**TASK TO COMPLETE**
Each line from the one containing "Where is the man" to the end of the entries is to be repeated exactly, and no other line.

[[ EXCERPTED RECORDS open ]]

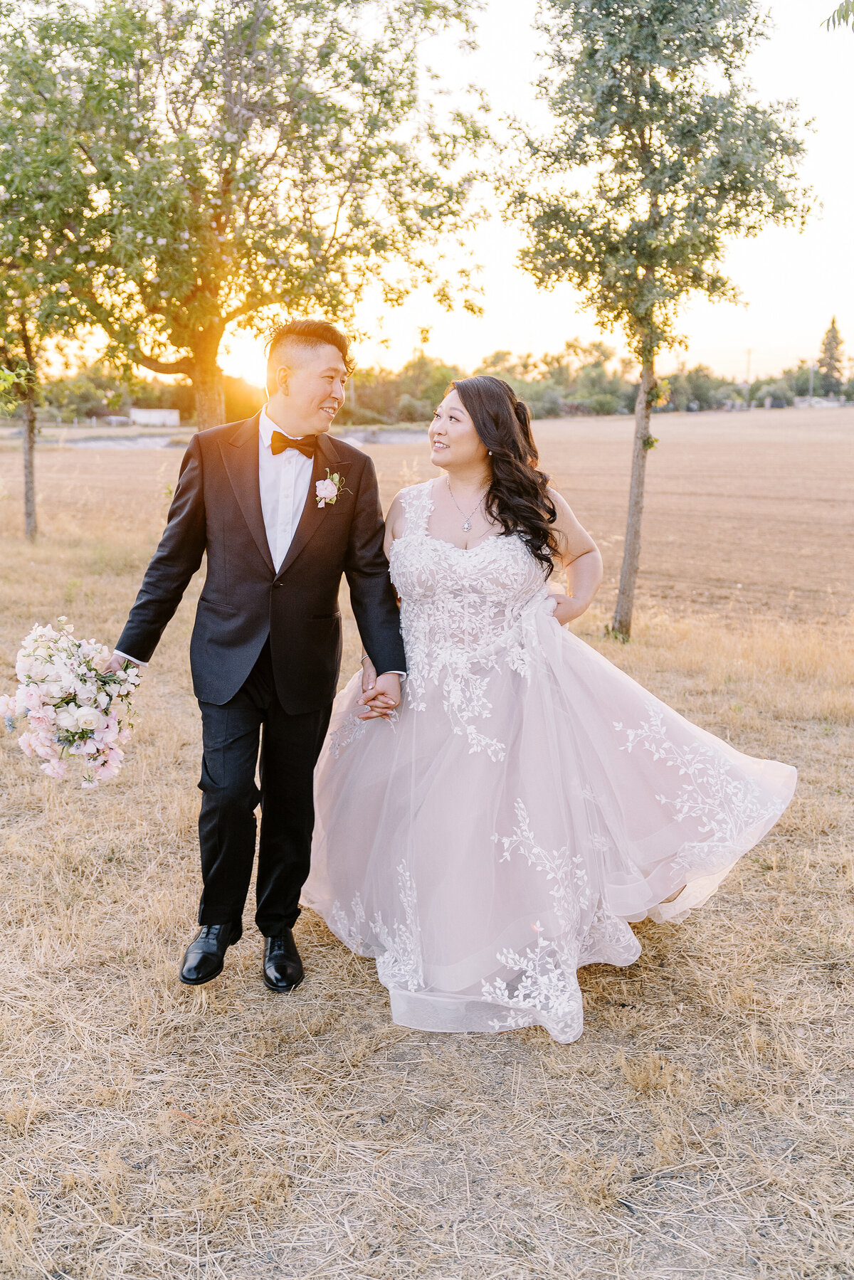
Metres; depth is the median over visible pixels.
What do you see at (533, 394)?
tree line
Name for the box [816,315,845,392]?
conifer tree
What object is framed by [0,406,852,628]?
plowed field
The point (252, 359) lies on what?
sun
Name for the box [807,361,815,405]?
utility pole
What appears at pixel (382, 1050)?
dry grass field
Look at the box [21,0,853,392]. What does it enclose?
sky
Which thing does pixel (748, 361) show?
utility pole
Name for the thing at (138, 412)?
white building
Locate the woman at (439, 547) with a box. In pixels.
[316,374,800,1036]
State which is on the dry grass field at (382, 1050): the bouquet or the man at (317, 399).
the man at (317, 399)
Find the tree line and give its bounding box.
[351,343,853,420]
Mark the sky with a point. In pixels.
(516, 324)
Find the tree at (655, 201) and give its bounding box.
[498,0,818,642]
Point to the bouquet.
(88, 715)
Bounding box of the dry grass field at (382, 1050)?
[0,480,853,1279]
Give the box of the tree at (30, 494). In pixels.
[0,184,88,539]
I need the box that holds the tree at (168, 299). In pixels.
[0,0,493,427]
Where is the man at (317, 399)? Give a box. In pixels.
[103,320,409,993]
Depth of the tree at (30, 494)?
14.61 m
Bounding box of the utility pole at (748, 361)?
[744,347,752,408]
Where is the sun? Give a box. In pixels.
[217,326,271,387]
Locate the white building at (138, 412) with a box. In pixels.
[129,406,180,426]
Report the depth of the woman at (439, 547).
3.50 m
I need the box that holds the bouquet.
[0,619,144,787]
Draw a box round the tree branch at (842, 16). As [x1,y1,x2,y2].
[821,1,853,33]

[[ EXCERPTED RECORDS closed ]]

**EXERCISE RESPONSE**
Where is the man at (317, 399)? Give a box. In pixels.
[103,320,409,993]
Depth of the tree at (30, 494)?
14.61 m
Bounding box of the utility pole at (748, 361)?
[744,347,752,408]
Where is the sun? Give a box. In pixels.
[217,326,271,387]
Locate the white building at (138, 412) with a box. In pixels.
[129,406,180,426]
Report the depth of the woman at (439, 547).
3.50 m
I need the box that holds the bouquet.
[0,619,144,787]
Draw a box round the tree branch at (842, 16). As [x1,y1,x2,y2].
[821,1,853,33]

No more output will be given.